А Ваня молча, терпеливо выносит их объятия, отмахивается от стакана воды. Склонив голову, сосредоточенно ждет радости, которая уже должна была наступить. Которая всегда наступала, всякий раз, когда они беспокоились о нем, восхищались и благодарили.
И не чувствует ничего.
Он поднимает глаза и видит их: свою маленькую жену – босую, с густыми потеками краски на щеках. Егора с распухшим кровавым лицом, как у проигравшего боксера за секунду до конца матча. Дрожащего похмельного Вадика, простоволосую Лизу. Разъединенных, отдельных Таню и Петю. И впервые в жизни они не кажутся ему чудесными птицами, хрупкими существами, которых нужно впечатлить и завоевать, чтобы потом насладиться их любовью. Сейчас они просто люди, растерзанные и несовершенные. Почти посторонние. Которые даже не очень ему симпатичны.

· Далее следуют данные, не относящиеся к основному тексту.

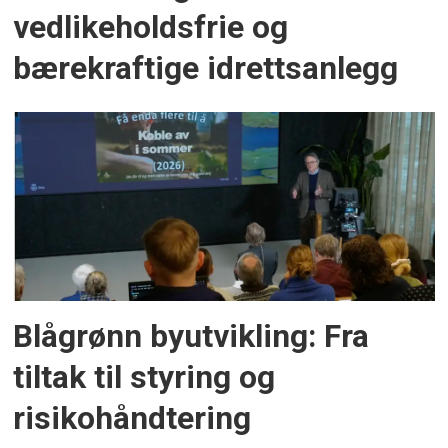
vedlikeholdsfrie og
bærekraftige idrettsanlegg
Blågrønn byutvikling: Fra
tiltak til styring og
risikohåndtering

Ему хочется домой, в пижаму и под одеяло, и включить телевизор. Чашку горячего кофе, и чтобы они замолчали. Чтобы их просто здесь не было.

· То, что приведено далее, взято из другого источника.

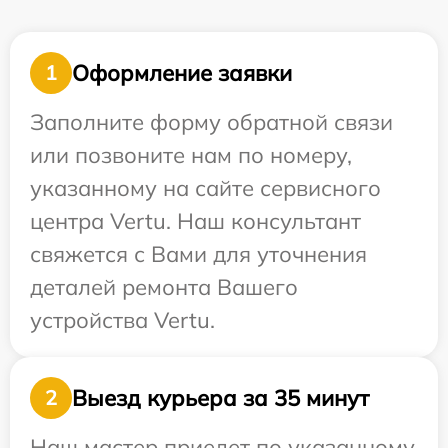
Оформление заявки
1
Заполните форму обратной связи
или позвоните нам по номеру,
указанному на сайте сервисного
центра Vertu. Наш консультант
свяжется с Вами для уточнения
деталей ремонта Вашего
устройства Vertu.
Выезд курьера за 35 минут
2
Наш мастер приедет по указанному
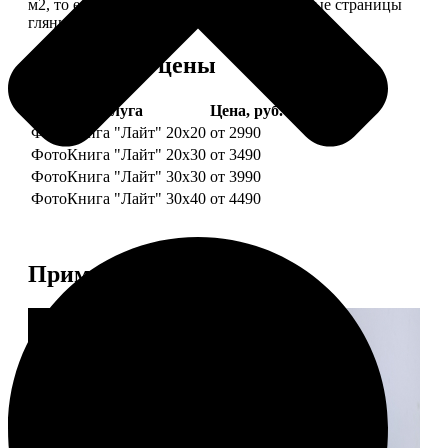
м2, то есть страницы выглядят, как плотные страницы
глянцевого журнала.
Форматы и цены
Услуга
Цена, руб.
ФотоКнига "Лайт" 20x20
от 2990
ФотоКнига "Лайт" 20x30
от 3490
ФотоКнига "Лайт" 30x30
от 3990
ФотоКнига "Лайт" 30x40
от 4490
Примеры работ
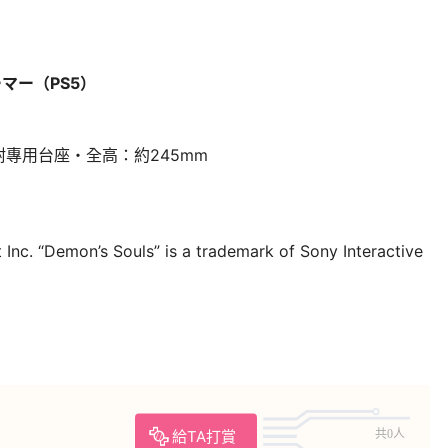
アーマー（PS5）
專用台座・全高：約245mm
Inc. “Demon’s Souls” is a trademark of Sony Interactive
給TA打賞
共0人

– Ну и рожи у вас, ребята, – легко и безжалостно говорит Ваня, потрясенный своей неожиданной свободой. – Вы б себя видели.
И садится ровнее.
– На себя посмотри, – тут же отзывается Таня и нежно толкает его в плечо кулаком, а потом оглядывается наконец по сторонам.
– Ого, – говорит она. – И это же всего два дня прошло, а? Или три уже? Слушайте, мы такими темпами даже до конца недели не дотянем.

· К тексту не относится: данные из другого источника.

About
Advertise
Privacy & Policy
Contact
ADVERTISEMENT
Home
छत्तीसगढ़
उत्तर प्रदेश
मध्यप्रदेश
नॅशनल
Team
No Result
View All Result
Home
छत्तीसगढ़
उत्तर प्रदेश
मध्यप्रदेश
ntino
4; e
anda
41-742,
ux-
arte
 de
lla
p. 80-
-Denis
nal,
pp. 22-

И, пока они смеются – слабо, невесело, – Маша вертит головой и спрашивает:
– Погодите, а Оскар? Оскар-то где?
– Да зачем он тебе нужен, маленький говнюк, – улыбается Таня. – Сидит, наверное, где-нибудь, сочиняет огромный донос. Мы ему материала подкинули на пять уголовных дел. На шесть. Сейчас вот лед растает, и он – раз! Герой. Продержался неделю на горе с кровожадными русскими. Посмотришь, он еще мемуары напишет. «Я и убийцы».
– Злая ты, Танька, – отвечает Маша. – Можно подумать, он нарочно тут с нами застрял.
День начинается сразу за тяжелой входной дверью, ослепительный и яркий после пыльных Отельных комнат. Гора залита солнцем. Стеклянное крыльцо растаяло, ушло под воду. Лед стекает каплями с мокрых еловых веток, собирается лужами на каменных ступеньках, и Маша прикрывает глаза ладонью, щурясь, и отворачивается. Подавляет желание отступить назад, в тесную тьму прихожей, а после пробежать по огромному дому и задернуть все шторы, повернуться спиной к двери и снова разжечь огонь, потому что оттепель и солнечный свет означают, что развязка уже близко, а она не хочет развязки. Совершенно к ней не готова.
Заваленная снегом площадка перед крыльцом больше не похожа на пышный нетронутый торт, теперь она изрезана аккуратными лентами дорожек. Одна ведет к угольному подвалу, другая – к гаражу, а третья, еще не законченная, тянется прочь от Отеля, к просеке между плачущими деревьями, в сторону канатной дороги. Упакованный в свою курточку лесоруба, Оскар – темная фигурка на фоне невыносимой белизны. Он деловито взмахивает лопатой, кусками срезает легкую снежную пену, как цирюльник, как муравей-листорез. С каждым взмахом продвигается на шажок, разрушает баррикаду, отделившую гору от внешнего мира. Стой, тоскливо думает Маша. Подожди, не надо копать. Еще рано. Мы еще ничего не поняли.